H26 routes A/B choice at essentially the same strength regardless of whether the prompt frames an authority context or not. This is a structural property of H26, not an authority-triggered one.
This revises the DPO attribution story:
Before: DPO installed an authority-response circuit (H26) that fires under authority context.
After: DPO amplified a pre-existing choice-routing mechanism (H26) that operates regardless of authority. Authority-specificity comes from authority-specific inputs to H26, not from H26 being authority-specific.
H26 is the dedicated MCQ choice head. DPO learned to modulate it. H28 is the authority detector — it recognizes the authority pattern, straightens the trajectory (increasing certainty), and its effect propagates one layer downstream to L38 (E1: authority Δ at L38 = −0.012, 11× the transit control, negligible at L37 itself).

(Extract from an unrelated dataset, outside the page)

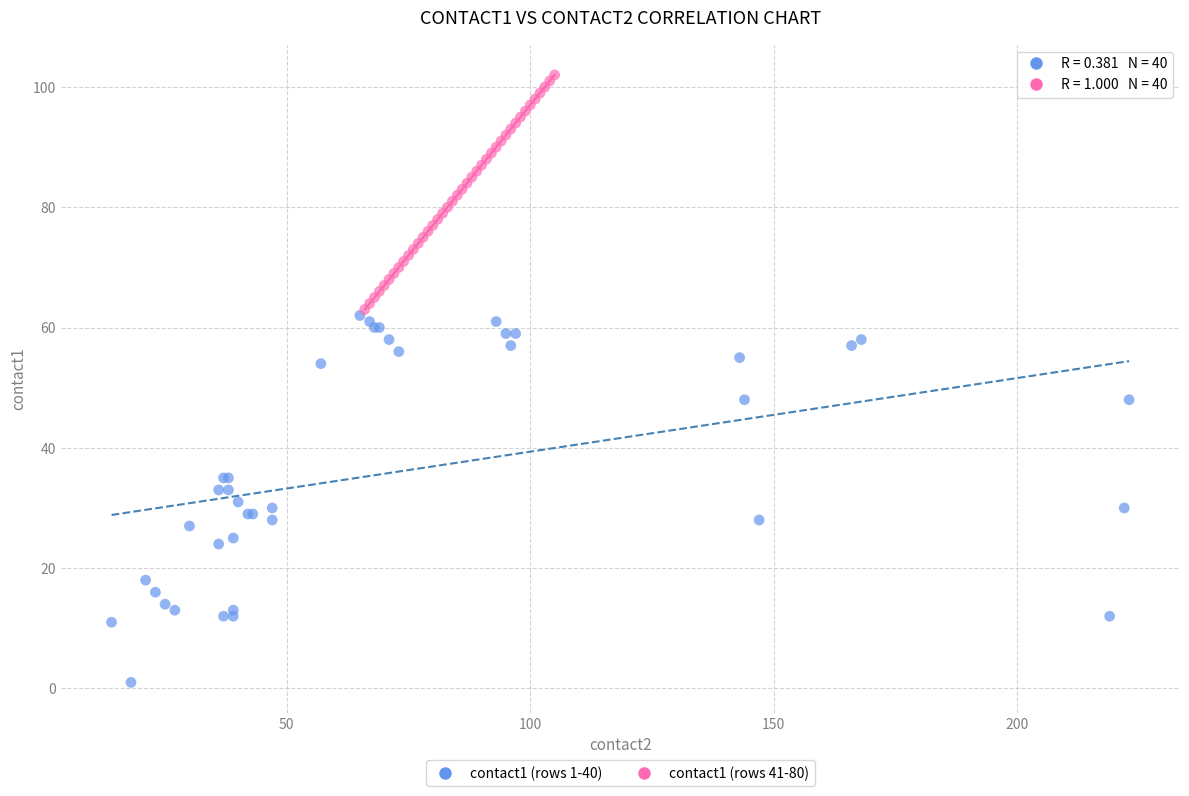

What are all the series names shown in the legend?

contact1 (rows 1-40), contact1 (rows 41-80)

The Complete Geometric Picture
Layer 37 of talkie-1930-13b IT hosts two functionally orthogonal circuits in genuinely orthogonal subspaces:
TRAJECTORY PLANE ORTHOGONAL COMPLEMENT
(King et al.)
H28 — Uncertainty-modulator H26 — Choice-router
in_plane = 0.092 (4.6× rand) in_plane = 0.025 (≈ rand)

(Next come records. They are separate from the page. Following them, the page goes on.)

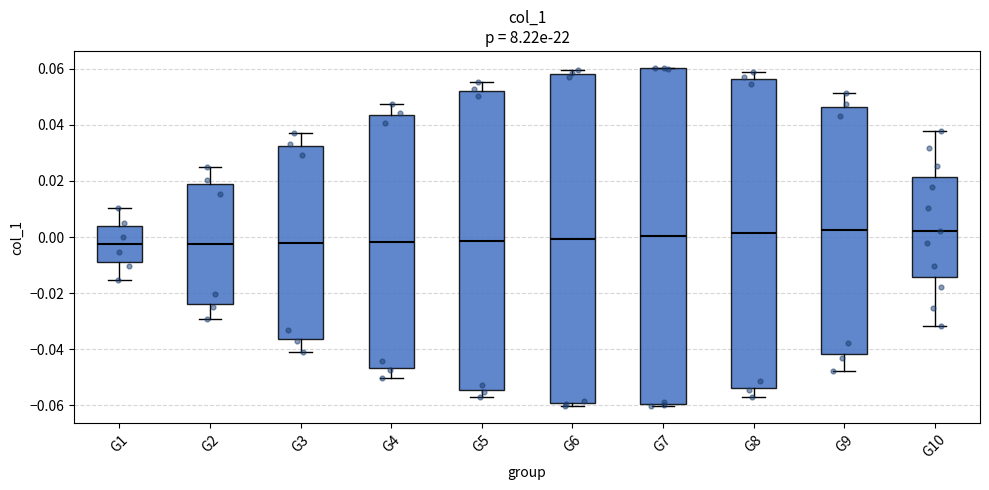

Reading left to right, transcribe this box plot: for each box, give where its median line is, the range the box spans, and where its two whiskers end, as read against the y-axis. The values are not printed on the chart, so give them approximately, as read against the axis.

G1: median -0.002, box -0.010 to 0.004, whiskers -0.016 to 0.010
G2: median -0.002, box -0.024 to 0.020, whiskers -0.030 to 0.024
G3: median -0.002, box -0.036 to 0.032, whiskers -0.040 to 0.038
G4: median -0.002, box -0.046 to 0.044, whiskers -0.050 to 0.048
G5: median -0.002, box -0.054 to 0.052, whiskers -0.058 to 0.056
G6: median 0.000, box -0.060 to 0.058, whiskers -0.060 (just below the box's lower edge) to 0.060
G7: median 0.000, box -0.060 to 0.060, whiskers -0.060 (just below the box's lower edge) to 0.060
G8: median 0.002, box -0.054 to 0.056, whiskers -0.058 to 0.058
G9: median 0.002, box -0.042 to 0.046, whiskers -0.048 to 0.052
G10: median 0.002, box -0.014 to 0.022, whiskers -0.032 to 0.038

cos(d_choice) = 0.123 cos(d_choice) = 0.235
z_behavioral = −0.67 (flat) z_behavioral = 51.13 (Tier-1.5)
Authority-specific: yes Prefix-invariant: yes
L38 curvature: Δ = −0.012 Choice direction: Δ = structural
The ‖Δμ‖ probe direction sits 28% in the trajectory plane (H28 contamination) and 72% in the orthogonal complement (H26 subspace). Ranking by ‖Δμ‖ gives H28 priority over H26 — the exact inversion of behavioral relevance.

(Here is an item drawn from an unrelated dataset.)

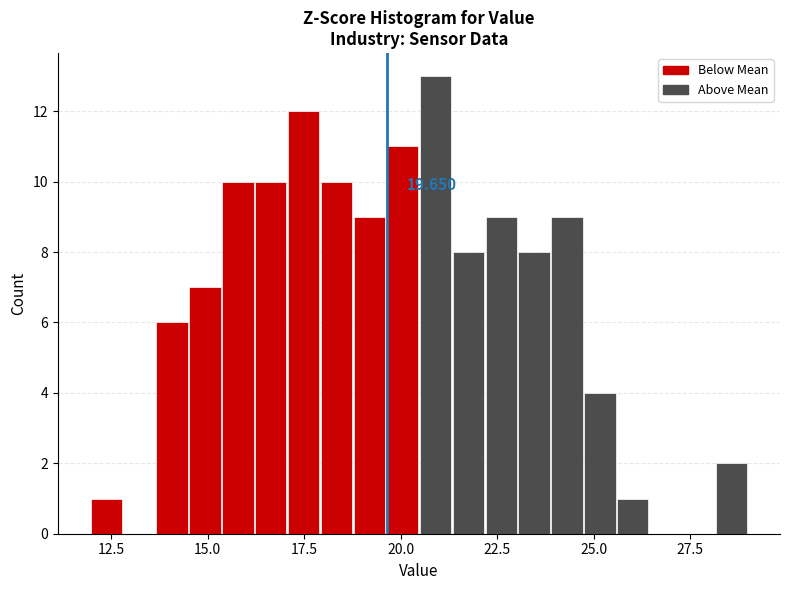

Around what value on the x-axis is the tallest bar? Give the approximate position of its centre, as read against the axis.

21.0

What This Means for the Program
For circuit attribution: The standard between-class probe is not choice-specific at IT stage. Finding behaviorally relevant heads requires a choice-specific probe direction (d_choice, as constructed here) or a targeted ablation protocol, not ‖Δμ‖ ranking.
For DPO attribution: The “DPO installs authority circuits” framing is too strong. DPO modulates existing circuits. The substrate (H26 as choice-router) predates DPO. What DPO adds is the mapping from authority context → amplified H26 activation.
For interpretability methods: The King et al. trajectory-bending framework is essential for distinguishing entropy heads from choice heads when both show up in the same layer. Without trajectory geometry, H28 looks like the authority head (high ‖Δμ‖ rank, trajectory-aligned) when it is actually the certainty head. H26 looks irrelevant (low ‖Δμ‖ rank, trajectory-agnostic) when it is actually the behavioral head.
Technical Notes
All experiments ran on talkie-1930-13b IT (talkie-lm/talkie-1930-13b-it, Apache 2.0) on a GH200 480GB NVL with all 40 transformer blocks on GPU. IatroBench items: n=235 layperson MCQ items. Code and all output JSONs are in the continuum repo.
The curvature sweep (E1) used a static authority prefix — effectively n=1 since forward passes are deterministic for a fixed input. The L38 Δ=−0.012 direction is the useful signal; the magnitude should be confirmed with diverse prompts.
Tier classifications follow the three-tier structure in the continuum CLAUDE.md. H26 is Tier-1.5: real (z=51.13), directional, authority-specific, but below the 0.05 effect-size floor for Tier-2. The floor question — whether 0.04 is sufficient at n≥50 — is an open protocol discussion.